January 21, 2015

Law of Attraction!

I watched a documentary on Netflix based on a book called "The Secret". This book basically highlights what makes sucessful people tick, and how you can get in on some of that action. I've heard about this book long before seeing the documentary, but I definitely want a hard copy of this book to add to my collection. 

The book focuses on the Law of Attraction. This law zeroes in on: asking the universe for something, believing you will get it, and showing gratitude for what you have. I also learned that whatever enegy you put out is the energy you will get back. If you have a negative based way of looking at life, then you will continue to receive negative things/events/feelings because of the energy you are putting out.  You must use positive words to ask what you want from the universe so it is crystal clear. For example, if you want to be more prosperous, don't say to yourself "I'm tired of being broke". Use positive terminology such as, "I'am prosperous". By saying "I'm tired of being broke" the universe might actually take "being broke" part and give you more of being broke because you weren't direct. See yourself as wealthy, blessed, smart, wise, and in turn you will receive more.

I'm trying to keep this Law of Attraction in mind as of late, and it's hard because I've learned that I'm a negative thinker. I usually look at the glass as half empty instead of half full, and maybe I'm the one that's unknowingly pulling negative occurrences into my life because of how I think. I need to stop analyzing the less desirable parts of my life and be thankful for the abundant amount of blessings that I do have. Have you guys read "The Secret"? Do you think it's a good read, and what are your thoughts on this?
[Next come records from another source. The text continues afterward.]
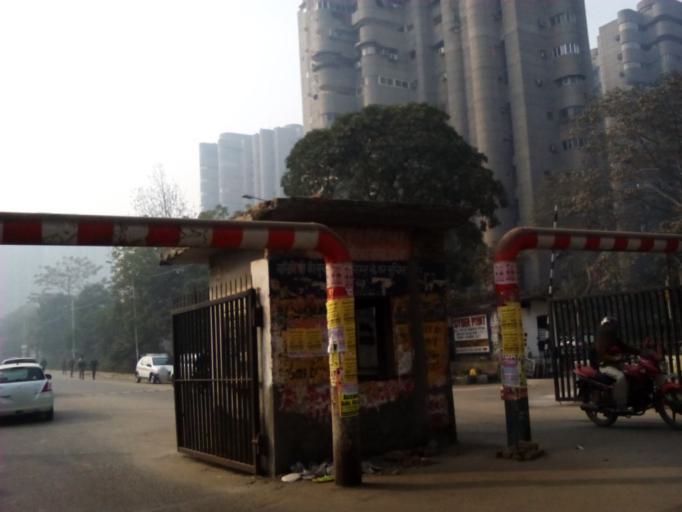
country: IN
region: Uttar Pradesh
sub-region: Gautam Buddha Nagar
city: Noida
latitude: 28.6452
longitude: 77.3203
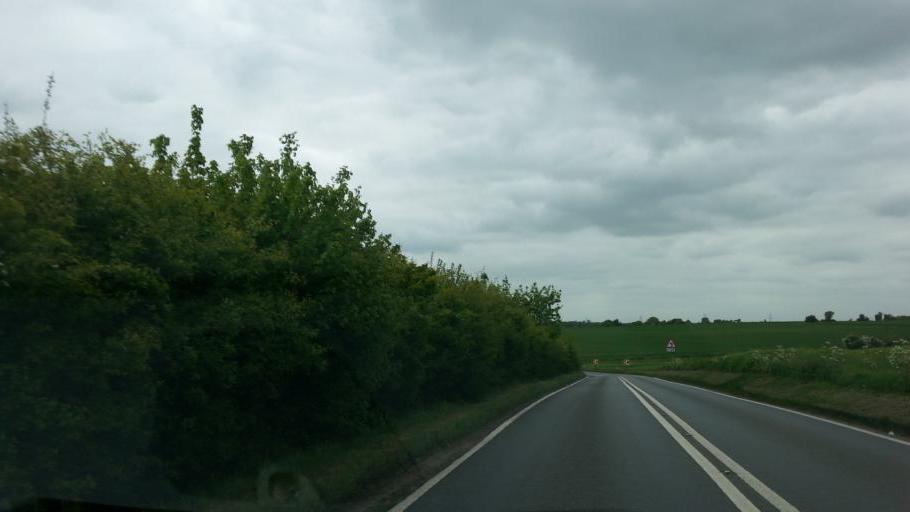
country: GB
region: England
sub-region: Suffolk
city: Bramford
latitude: 52.0532
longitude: 1.0749
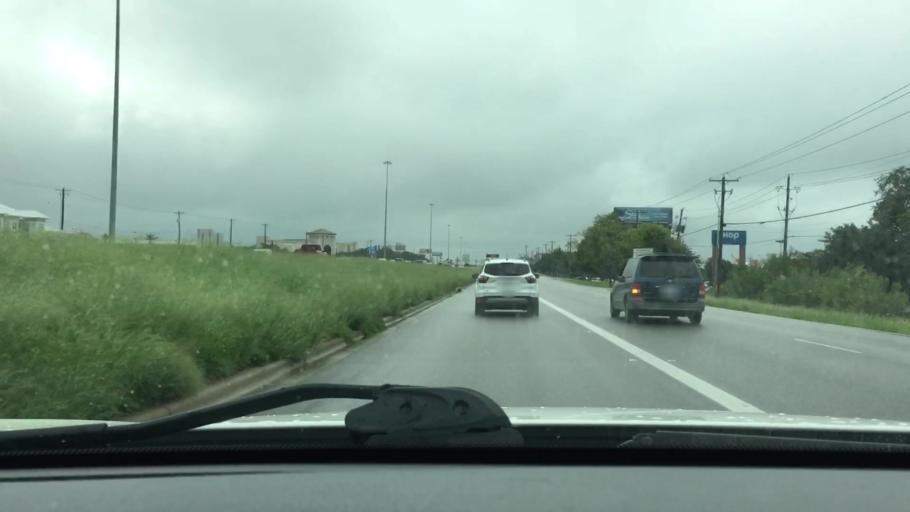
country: US
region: Texas
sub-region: Travis County
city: Wells Branch
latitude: 30.4349
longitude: -97.6698
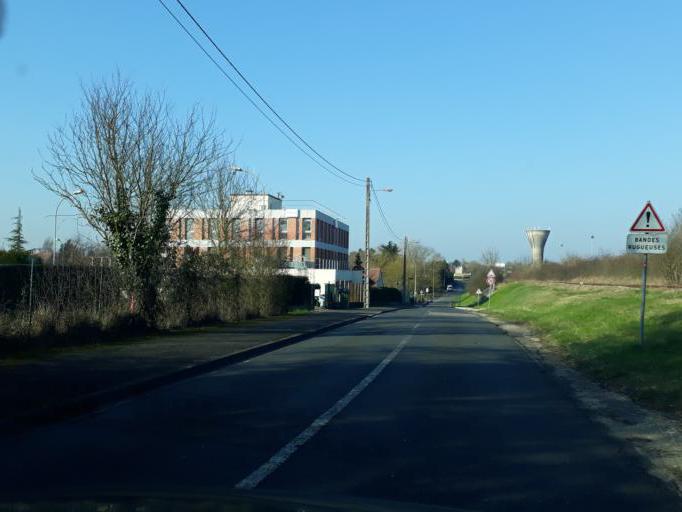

I have the above picture on my Ipad screenlock just to remind myself of how I'am 
all of these things (I shouldn't let anything/anyone make me think otherwise).



January 02, 2015

Give Me A Wedding Ring!!!

Happy New Year Blog Family! I hope all will be well with you and yours into 2015. With the New Year rolling around I've found myself getting into all of my feelings. All of my existing relationships are being analyzed so that I can take my life in a positive direction. I'm just being very conscience about the fact that I'm getting older, and I KNOW that this year is "do or die" for my boyfriend. You see blog fam, I don't want to be the girl waiting forever for a commitment that is never coming. At the beginning of my relationship with my current significant other I let him know that I couldn't carry on with him for years and years without a serious commitment. I have a bad pattern of being in long term relationships and being delusional. Why am I delusional? Well because I play the role of a wife when I AM NOT. In this particular relationship I'm more rational than I have ever been, but in the past I used to: clean bedrooms, loan out my car, and countlessly put another persons needs before mine (even if it meant me having nothing). I played the role of "wife"/"ride or die chick" and that got me nowhere fast.
Why play the role of wife when nobody wants to give me the title? 



Anywho...I told my current boyfriend that I was giving him no more than 3 years of my time (That was 2 years ago, and this year is making year 3). I'm olddddd! Maybe if I was 22 I woudn't feel the need to pressure him, but I'm not. When are we supposed to start our lives together....when I'm 40? I know its a bad idea to put a time limit on something like marriage, but if you aren't ready then let me know so I could find somebody who is (before I get old and wrinkly). 

I'm a big reader of the Steve Harvey books and I know that one of the things that he made crystal clear was the fact that if a man isn't settled/financially stable then he will never want to marry a woman (because he knows he won't be able to provide for her). That is scary. I'm not financially stable (I'm getting my Masters degreee in four months), and my boyfriend isn't either. Sooooo Houston we may have a problem. So the big question is.....do you put a time limit on commitment? How can you make sure that you are being taken seriously without coming off as too pushy? Putting a time limit on my relationship made me feel safe, but was it realistic? How long after being with someone do you say enough is enough...gimmie a ring?